BTW, that "overfit" example graph may actually be the best fit curve in some scenarios. For example, in many astronomical data fitting problems there's strong evidence for (or expectation of) periodic phenomena which may be extremely sparsely sampled by the data (e.g., an object might orbit every few months but be sparsely sampled by telescope every few years). A astronomical dataset of only a half dozen samples might correctly resolve to a orbit estimate that has 20 "wiggles" during the sampling period. Solving problem #1 depends on metadata.
 
User avatar
outrun
Posts: 4573
Joined: January 1st, 1970, 12:00 am

Re: Gap statistic problem

October 16th, 2017, 2:01 pm

Yes. Good analysis. I'm talking about general methods to make rational decisions on 1) and 2) based on the data you have.

Kata's algorithm is about 2) often bigger N gives a better fit.
 
User avatar
Traden4Alpha
Posts: 3300
Joined: September 20th, 2002, 8:30 pm

Re: Gap statistic problem

October 16th, 2017, 5:19 pm

Rational decisions about #1 seem really hard unless one has metadata. Although one can often eyeball the scattergram and spot structural aspects (e.g., kinks in the curve) that might be well-modelled or poorly-modelled by different methods, that seems like an ad hoc approach subject to all the horrible flaws in human thinking about patterns and randomness.

What's interesting about optimizing N is the in-sample vs. out-of-sample fit. The Gaussian Mixing Model graph you published earlier for fit = f(N) was very interesting in showing the difference between fit to the training data versus test data. Bigger N does give better fit but worse overfit.

I'd think that the optimization of N is like an SNR problem except it's a structure-to-noise ratio in which one is trying to determine how much of the observed pattern is structure and how much is noise. In the case of estimating the number of clusters, the statistical properties of variability in each cluster (and variability in any data measurements) are noise-like effects that would surely affect estimates of structure.
 
User avatar
Cuchulainn
Posts: 20256
Joined: July 16th, 2004, 7:38 am
Location: 20, 000

Re: Gap statistic problem

October 17th, 2017, 9:04 am

1. Selecting the category of the approximating curve (e.g., a global polynomial, chain of splines, sinusoids, wavelets, multi-population model with independent curves, etc., etc

So, what's the answer? What are the criteria that lead to our choosing method 1 over method 2?

Let me try in this way by a question: what is the rationale/reason for using global polynomials in AI? I did look in a few books but no reason was given. I suppose someone can come out and give an answer.

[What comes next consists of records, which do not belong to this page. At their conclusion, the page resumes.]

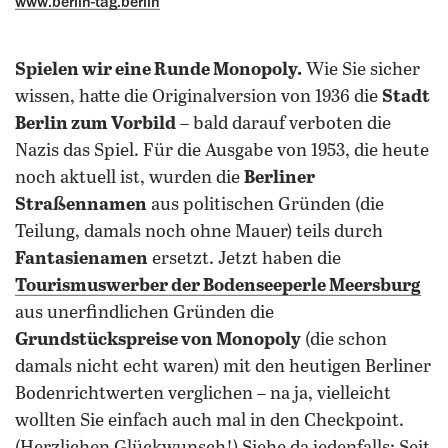
www.berlin-tag.berlin
Spielen wir eine Runde Monopoly.
Wie Sie sicher
wissen, hatte die Originalversion von 1936 die
Stadt
Berlin zum Vorbild
– bald darauf verboten die
Nazis das Spiel. Für die Ausgabe von 1953, die heute
noch aktuell ist, wurden die
Berliner
Straßennamen
aus politischen Gründen (die
Teilung, damals noch ohne Mauer) teils durch
Fantasienamen
ersetzt. Jetzt haben die
Tourismuswerber der Bodenseeperle Meersburg
aus unerfindlichen Gründen die
Grundstückspreise von Monopoly
(die schon
damals nicht echt waren) mit den heutigen Berliner
Bodenrichtwerten verglichen – na ja, vielleicht
wollten Sie einfach auch mal in den Checkpoint.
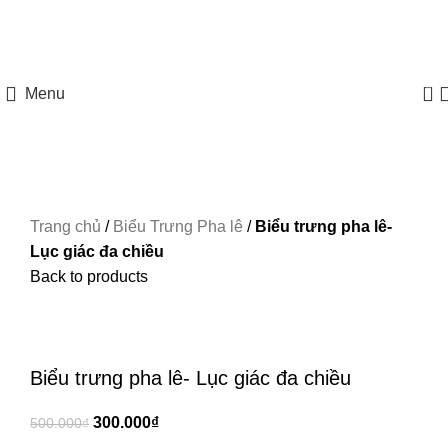
HOTLINE: 097 8585 077
0
Menu
Trang chủ
/
Biểu Trưng Pha lê
/
Biểu trưng pha lê-
Lục giác đa chiều
Back to products
-40%
Xem ảnh lớn
Biểu trưng pha lê- Lục giác đa chiều
300.000
₫
500.000
₫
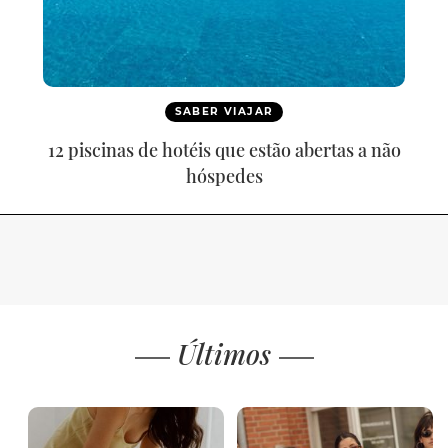
SABER VIAJAR
12 piscinas de hotéis que estão abertas a não
hóspedes
Últimos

Global polynomials are not used in most applications of numerical analysis these days AFAIK. It is pre-1960s technique. In fairness, maybe AI is dealing with other issues.
That remark about using a 300-degree polynomial was hilarious. I hope you were joking. Was the example taken from Geron's book?
 
User avatar
outrun
Posts: 4573
Joined: January 1st, 1970, 12:00 am

Re: Gap statistic problem

October 17th, 2017, 10:24 am

Global polynomials in AI?? There are some very good courses at Coursera if you're really interested into the foundations and advances. Also some books.

This is not about specific methods but about knowing how to chose between them if all you got is data. A proof is in the pudding method. One where you are aware of the problems of overfitting: more complex models always fit data better, but .. but what? why is that a problem?